- [GEGEBENE DATEN]:
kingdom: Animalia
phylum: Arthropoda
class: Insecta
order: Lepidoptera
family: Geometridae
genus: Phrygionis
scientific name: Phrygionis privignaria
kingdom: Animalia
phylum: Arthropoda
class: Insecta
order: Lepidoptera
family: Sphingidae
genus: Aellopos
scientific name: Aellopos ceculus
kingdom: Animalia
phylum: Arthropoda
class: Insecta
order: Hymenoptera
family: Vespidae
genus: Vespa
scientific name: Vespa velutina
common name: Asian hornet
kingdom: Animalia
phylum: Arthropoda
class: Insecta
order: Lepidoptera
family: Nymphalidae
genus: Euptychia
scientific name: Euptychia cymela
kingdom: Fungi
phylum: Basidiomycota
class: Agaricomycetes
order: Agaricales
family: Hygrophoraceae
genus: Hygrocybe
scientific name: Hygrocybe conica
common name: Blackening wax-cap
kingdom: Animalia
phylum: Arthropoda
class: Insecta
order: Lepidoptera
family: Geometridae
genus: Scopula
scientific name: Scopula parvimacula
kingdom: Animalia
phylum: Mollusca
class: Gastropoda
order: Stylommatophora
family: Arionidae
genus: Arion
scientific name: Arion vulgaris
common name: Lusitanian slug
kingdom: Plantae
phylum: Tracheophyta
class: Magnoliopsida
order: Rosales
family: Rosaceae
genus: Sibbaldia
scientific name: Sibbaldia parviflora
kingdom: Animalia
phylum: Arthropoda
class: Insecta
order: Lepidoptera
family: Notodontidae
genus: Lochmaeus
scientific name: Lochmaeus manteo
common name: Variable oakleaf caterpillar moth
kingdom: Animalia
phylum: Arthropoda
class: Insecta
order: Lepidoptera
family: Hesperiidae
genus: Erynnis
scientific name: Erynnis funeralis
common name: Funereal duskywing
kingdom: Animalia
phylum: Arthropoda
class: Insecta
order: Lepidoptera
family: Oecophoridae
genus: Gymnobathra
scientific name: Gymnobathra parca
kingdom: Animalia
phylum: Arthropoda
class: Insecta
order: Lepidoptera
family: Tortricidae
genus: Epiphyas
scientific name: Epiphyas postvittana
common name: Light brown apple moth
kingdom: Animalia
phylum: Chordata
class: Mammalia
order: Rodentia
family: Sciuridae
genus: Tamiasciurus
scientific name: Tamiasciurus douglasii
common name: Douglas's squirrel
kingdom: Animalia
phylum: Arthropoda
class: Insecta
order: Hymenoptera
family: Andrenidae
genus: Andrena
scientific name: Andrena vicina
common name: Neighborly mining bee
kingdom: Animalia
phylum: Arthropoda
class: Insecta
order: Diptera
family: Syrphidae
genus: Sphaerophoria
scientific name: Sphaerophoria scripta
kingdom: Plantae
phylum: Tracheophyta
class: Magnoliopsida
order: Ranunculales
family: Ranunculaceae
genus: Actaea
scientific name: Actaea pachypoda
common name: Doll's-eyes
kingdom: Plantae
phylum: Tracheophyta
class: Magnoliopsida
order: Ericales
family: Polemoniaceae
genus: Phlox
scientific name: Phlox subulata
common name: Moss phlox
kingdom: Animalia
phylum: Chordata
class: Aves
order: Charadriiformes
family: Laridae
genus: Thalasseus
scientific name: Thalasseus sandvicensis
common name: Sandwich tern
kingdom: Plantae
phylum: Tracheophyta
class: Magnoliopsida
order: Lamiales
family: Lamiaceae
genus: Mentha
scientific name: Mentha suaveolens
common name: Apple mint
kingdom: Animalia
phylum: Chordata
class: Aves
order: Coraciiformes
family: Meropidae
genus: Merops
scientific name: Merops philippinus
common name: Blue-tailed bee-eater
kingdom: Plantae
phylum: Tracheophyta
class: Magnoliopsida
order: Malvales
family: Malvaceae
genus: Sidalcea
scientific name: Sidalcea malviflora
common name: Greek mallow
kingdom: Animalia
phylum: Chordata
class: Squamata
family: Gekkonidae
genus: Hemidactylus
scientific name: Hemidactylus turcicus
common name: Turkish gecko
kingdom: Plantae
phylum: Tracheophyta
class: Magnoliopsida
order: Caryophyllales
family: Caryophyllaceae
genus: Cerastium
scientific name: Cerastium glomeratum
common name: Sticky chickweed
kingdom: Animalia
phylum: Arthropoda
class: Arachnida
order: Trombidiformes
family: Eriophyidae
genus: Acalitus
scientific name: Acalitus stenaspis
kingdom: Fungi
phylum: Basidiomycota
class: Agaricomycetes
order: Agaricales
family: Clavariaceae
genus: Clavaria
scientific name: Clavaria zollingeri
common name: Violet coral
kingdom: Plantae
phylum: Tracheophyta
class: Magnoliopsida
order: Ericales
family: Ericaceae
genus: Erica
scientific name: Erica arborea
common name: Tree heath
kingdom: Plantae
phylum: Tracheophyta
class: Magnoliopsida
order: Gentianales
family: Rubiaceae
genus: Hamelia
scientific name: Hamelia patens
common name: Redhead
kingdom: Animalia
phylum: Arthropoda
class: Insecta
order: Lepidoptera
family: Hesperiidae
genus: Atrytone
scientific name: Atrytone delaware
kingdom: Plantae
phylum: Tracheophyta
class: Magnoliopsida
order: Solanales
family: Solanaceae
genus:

- [WAS ZU TUN IST]:
Gib die obigen Daten vollständig und Zeile für Zeile unverändert wieder.

- [LÖSUNG]:
kingdom: Animalia
phylum: Arthropoda
class: Insecta
order: Lepidoptera
family: Geometridae
genus: Phrygionis
scientific name: Phrygionis privignaria
kingdom: Animalia
phylum: Arthropoda
class: Insecta
order: Lepidoptera
family: Sphingidae
genus: Aellopos
scientific name: Aellopos ceculus
kingdom: Animalia
phylum: Arthropoda
class: Insecta
order: Hymenoptera
family: Vespidae
genus: Vespa
scientific name: Vespa velutina
common name: Asian hornet
kingdom: Animalia
phylum: Arthropoda
class: Insecta
order: Lepidoptera
family: Nymphalidae
genus: Euptychia
scientific name: Euptychia cymela
kingdom: Fungi
phylum: Basidiomycota
class: Agaricomycetes
order: Agaricales
family: Hygrophoraceae
genus: Hygrocybe
scientific name: Hygrocybe conica
common name: Blackening wax-cap
kingdom: Animalia
phylum: Arthropoda
class: Insecta
order: Lepidoptera
family: Geometridae
genus: Scopula
scientific name: Scopula parvimacula
kingdom: Animalia
phylum: Mollusca
class: Gastropoda
order: Stylommatophora
family: Arionidae
genus: Arion
scientific name: Arion vulgaris
common name: Lusitanian slug
kingdom: Plantae
phylum: Tracheophyta
class: Magnoliopsida
order: Rosales
family: Rosaceae
genus: Sibbaldia
scientific name: Sibbaldia parviflora
kingdom: Animalia
phylum: Arthropoda
class: Insecta
order: Lepidoptera
family: Notodontidae
genus: Lochmaeus
scientific name: Lochmaeus manteo
common name: Variable oakleaf caterpillar moth
kingdom: Animalia
phylum: Arthropoda
class: Insecta
order: Lepidoptera
family: Hesperiidae
genus: Erynnis
scientific name: Erynnis funeralis
common name: Funereal duskywing
kingdom: Animalia
phylum: Arthropoda
class: Insecta
order: Lepidoptera
family: Oecophoridae
genus: Gymnobathra
scientific name: Gymnobathra parca
kingdom: Animalia
phylum: Arthropoda
class: Insecta
order: Lepidoptera
family: Tortricidae
genus: Epiphyas
scientific name: Epiphyas postvittana
common name: Light brown apple moth
kingdom: Animalia
phylum: Chordata
class: Mammalia
order: Rodentia
family: Sciuridae
genus: Tamiasciurus
scientific name: Tamiasciurus douglasii
common name: Douglas's squirrel
kingdom: Animalia
phylum: Arthropoda
class: Insecta
order: Hymenoptera
family: Andrenidae
genus: Andrena
scientific name: Andrena vicina
common name: Neighborly mining bee
kingdom: Animalia
phylum: Arthropoda
class: Insecta
order: Diptera
family: Syrphidae
genus: Sphaerophoria
scientific name: Sphaerophoria scripta
kingdom: Plantae
phylum: Tracheophyta
class: Magnoliopsida
order: Ranunculales
family: Ranunculaceae
genus: Actaea
scientific name: Actaea pachypoda
common name: Doll's-eyes
kingdom: Plantae
phylum: Tracheophyta
class: Magnoliopsida
order: Ericales
family: Polemoniaceae
genus: Phlox
scientific name: Phlox subulata
common name: Moss phlox
kingdom: Animalia
phylum: Chordata
class: Aves
order: Charadriiformes
family: Laridae
genus: Thalasseus
scientific name: Thalasseus sandvicensis
common name: Sandwich tern
kingdom: Plantae
phylum: Tracheophyta
class: Magnoliopsida
order: Lamiales
family: Lamiaceae
genus: Mentha
scientific name: Mentha suaveolens
common name: Apple mint
kingdom: Animalia
phylum: Chordata
class: Aves
order: Coraciiformes
family: Meropidae
genus: Merops
scientific name: Merops philippinus
common name: Blue-tailed bee-eater
kingdom: Plantae
phylum: Tracheophyta
class: Magnoliopsida
order: Malvales
family: Malvaceae
genus: Sidalcea
scientific name: Sidalcea malviflora
common name: Greek mallow
kingdom: Animalia
phylum: Chordata
class: Squamata
family: Gekkonidae
genus: Hemidactylus
scientific name: Hemidactylus turcicus
common name: Turkish gecko
kingdom: Plantae
phylum: Tracheophyta
class: Magnoliopsida
order: Caryophyllales
family: Caryophyllaceae
genus: Cerastium
scientific name: Cerastium glomeratum
common name: Sticky chickweed
kingdom: Animalia
phylum: Arthropoda
class: Arachnida
order: Trombidiformes
family: Eriophyidae
genus: Acalitus
scientific name: Acalitus stenaspis
kingdom: Fungi
phylum: Basidiomycota
class: Agaricomycetes
order: Agaricales
family: Clavariaceae
genus: Clavaria
scientific name: Clavaria zollingeri
common name: Violet coral
kingdom: Plantae
phylum: Tracheophyta
class: Magnoliopsida
order: Ericales
family: Ericaceae
genus: Erica
scientific name: Erica arborea
common name: Tree heath
kingdom: Plantae
phylum: Tracheophyta
class: Magnoliopsida
order: Gentianales
family: Rubiaceae
genus: Hamelia
scientific name: Hamelia patens
common name: Redhead
kingdom: Animalia
phylum: Arthropoda
class: Insecta
order: Lepidoptera
family: Hesperiidae
genus: Atrytone
scientific name: Atrytone delaware
kingdom: Plantae
phylum: Tracheophyta
class: Magnoliopsida
order: Solanales
family: Solanaceae
genus:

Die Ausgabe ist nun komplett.